Here is the full log with some things redacted like my peer address and the private key. ravenstine-yggdrasil-log.txt

This is on a Pixel 5 with Android 13 reset to factory settings, with the only changes being F-Droid and Yggdrasil are installed.

spacedrone404 commented 6 months ago

Have no traffic also. Shows connected, but no net activity. Android 8.0, rooted device, all other vpn-like apps were stopped by brute force before using Yggdrasil.
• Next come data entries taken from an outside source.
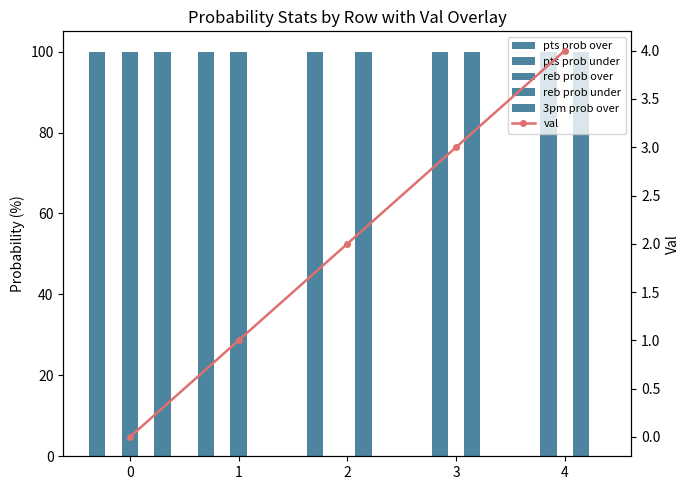

Is it true that 3pm prob over equals 0 at 1?

True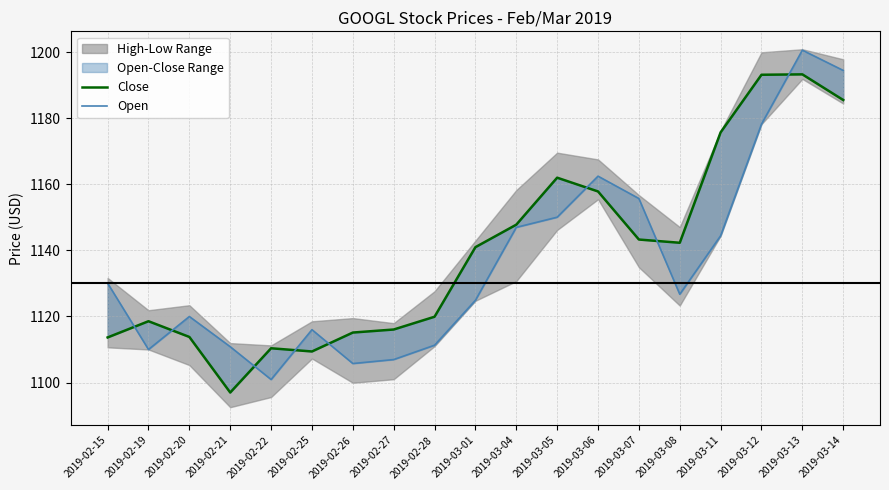

Where does the Close series first go above 1140?

2019-03-01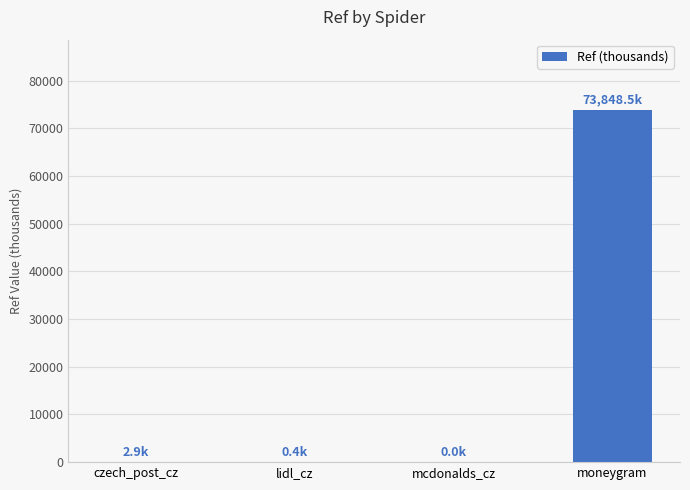

Between mcdonalds_cz and moneygram, which is larger?

moneygram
tbitcomb commented 6 months ago

This may have been solved indirectly in one of the more recent Yggdrasil releases. I'm not sure of the exact version where it started working correctly, but I recently upgraded to 0.5.5 on my server peer, upgraded the Android app, and now I am able to connect successfully. It's possible my peer was still on a version before 0.5 that was still using DHT, which would explain why the legacy app still worked but not this one, and even though I had updated Yggdrasil on my peer, the Debian repository might have been lagging behind. Although the app didn't even work for me in the 0.4.x days, so I'm not entirely sure on that theory.

In other words, it seems like this issue can probably be closed.

@wanderer @spacedrone404 I don't suppose either of you could try updating the app and connecting to a peer with v0.5.5 installed? That would help confirm whether this issue has been solved already.

EDIT: Just realized I commented from my work account. I'm the OP (Ravenstine) btw.

spacedrone404 commented 6 months ago

but I recently upgraded to 0.5.5

Currently i'm on v0.1 (016), based on current Yggdrasil v0.5.4. The newest one from github repo. So, there is no possibility to go further.